Sometimes, that makes the book feel confused. Sticks and Stones lacks a central thesis; it describes a problem, reports on many proposed solutions and leaves it to readers to draw their own conclusions. As someone who was bullied as a child, I found myself wishing to avoid these familiar narratives, which stirred up nostalgic fear; as the father of young children, I devoured them with anticipatory terror. Yet even though I came away from this book far better informed, I was left with no particular sense of what to do. Bazelon often provides excessive detail about process: details of how she arrived at conclusions that are not particularly startling. There is little meta-thinking; the analysis has an atomized quality. In The Bully Society, published a year ago, Jessie Klein argues persuasively that the preponderance of bullying stems from the escalating social imperative for boys and girls to conform to oppressive masculine stereotypes.
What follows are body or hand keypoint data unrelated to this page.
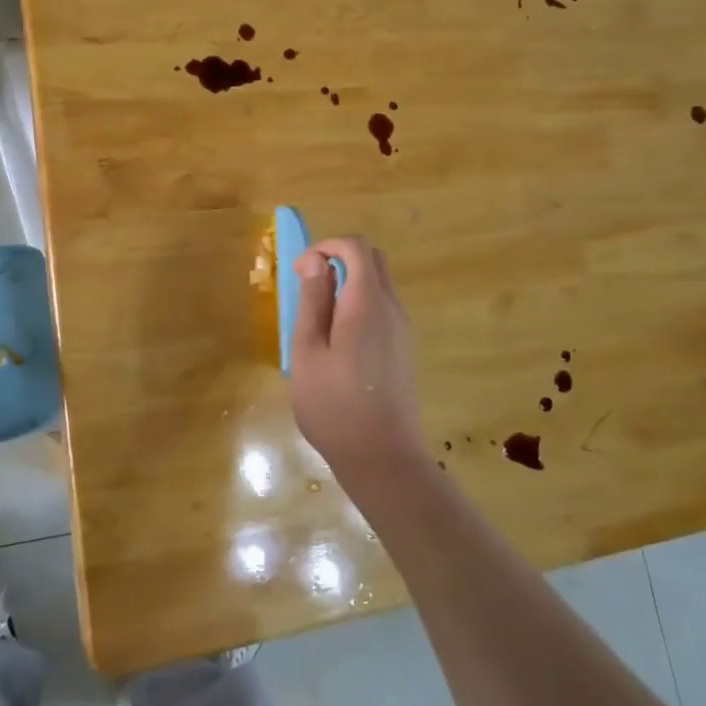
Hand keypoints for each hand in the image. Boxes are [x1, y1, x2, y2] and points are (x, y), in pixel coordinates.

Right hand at [288, 236, 423, 483]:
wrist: (383, 458)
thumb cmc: (334, 405)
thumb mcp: (308, 351)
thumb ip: (313, 301)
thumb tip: (316, 262)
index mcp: (367, 303)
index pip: (356, 247)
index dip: (326, 247)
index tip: (301, 272)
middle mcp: (392, 308)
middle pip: (373, 260)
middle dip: (339, 259)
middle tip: (309, 287)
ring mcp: (402, 329)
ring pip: (379, 284)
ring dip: (349, 283)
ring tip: (318, 318)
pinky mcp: (403, 348)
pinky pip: (383, 308)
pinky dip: (359, 304)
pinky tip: (338, 341)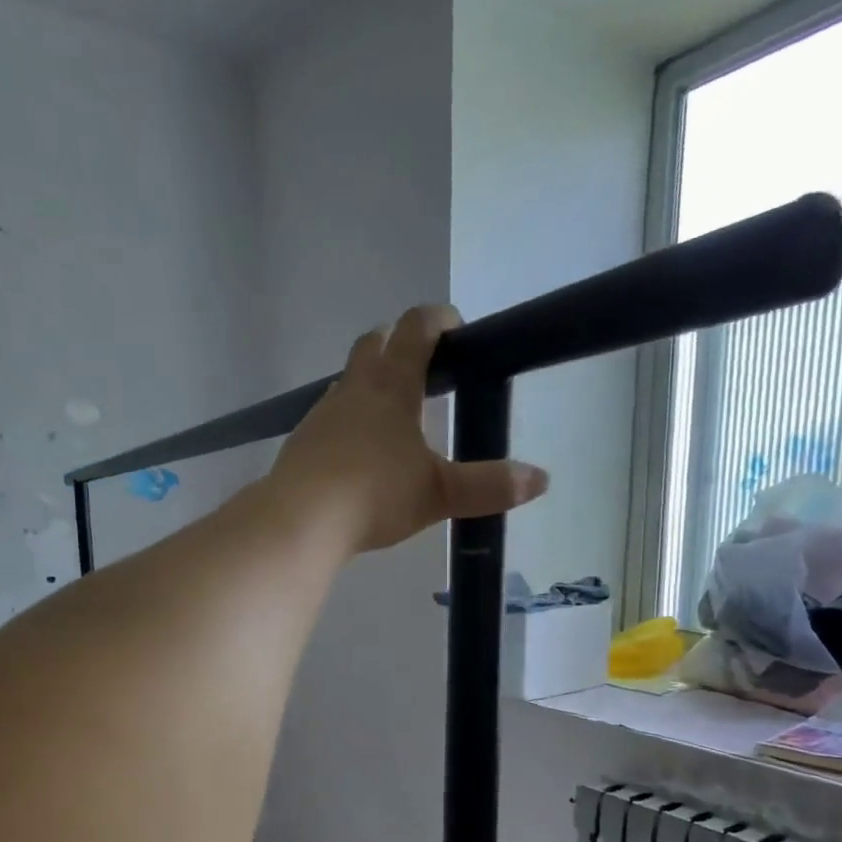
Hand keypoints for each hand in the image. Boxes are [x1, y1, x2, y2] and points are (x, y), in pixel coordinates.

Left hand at [270, 304, 547, 554]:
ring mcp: (320, 416)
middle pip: (373, 345)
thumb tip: (540, 480)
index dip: (437, 319)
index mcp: (391, 386)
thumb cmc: (374, 495)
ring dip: (369, 388)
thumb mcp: (438, 493)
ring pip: (347, 384)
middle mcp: (352, 390)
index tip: (454, 326)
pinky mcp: (300, 445)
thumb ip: (487, 486)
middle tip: (422, 369)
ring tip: (393, 420)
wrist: (300, 522)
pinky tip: (356, 457)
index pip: (414, 329)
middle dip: (397, 345)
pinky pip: (328, 421)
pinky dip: (347, 425)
Bazelon accurately avers that such generalizations are reductive. “We have to be smart and careful about the Web,” she concludes. “The Internet won’t do it for us. The best thing we can do is help kids learn to look out for themselves.” But sometimes reductive answers can be arresting, and one longs for Bazelon to proclaim a bit more, not always to let common sense trump revelation.

Her most winning achievement is the kindness she demonstrates throughout the book. She is nonjudgmental in a generous rather than simply neutral way, and she culls as much pathos from the circumstances of bullies as from those of their victims. She identifies not only the sadism of abusive children, but also their sadness. She is a compassionate champion for justice in the domain of childhood’s essential unfairness. In several touching instances, she recounts her retreat from journalistic neutrality. On a subway in Washington, she sees some teenagers berating an older man, and forces herself to intervene after she thinks: “Wait, I’m writing a book about bullying! Bystanders are supposed to speak up!” The intervention leads to her being attacked verbally, and generates feelings of intense embarrassment; she ends up wondering whether she should have just stayed out of it. Then she suddenly figures out why so many students keep their distance when they witness bullying. In another passage, she describes exploiting her personal connections to help Monique escape her bullies by switching schools — “figuring that there’s nothing fair about who knows whom in life.” It’s not standard operating procedure, but it reflects an essential humanity that is more important in this book than pure objectivity would be.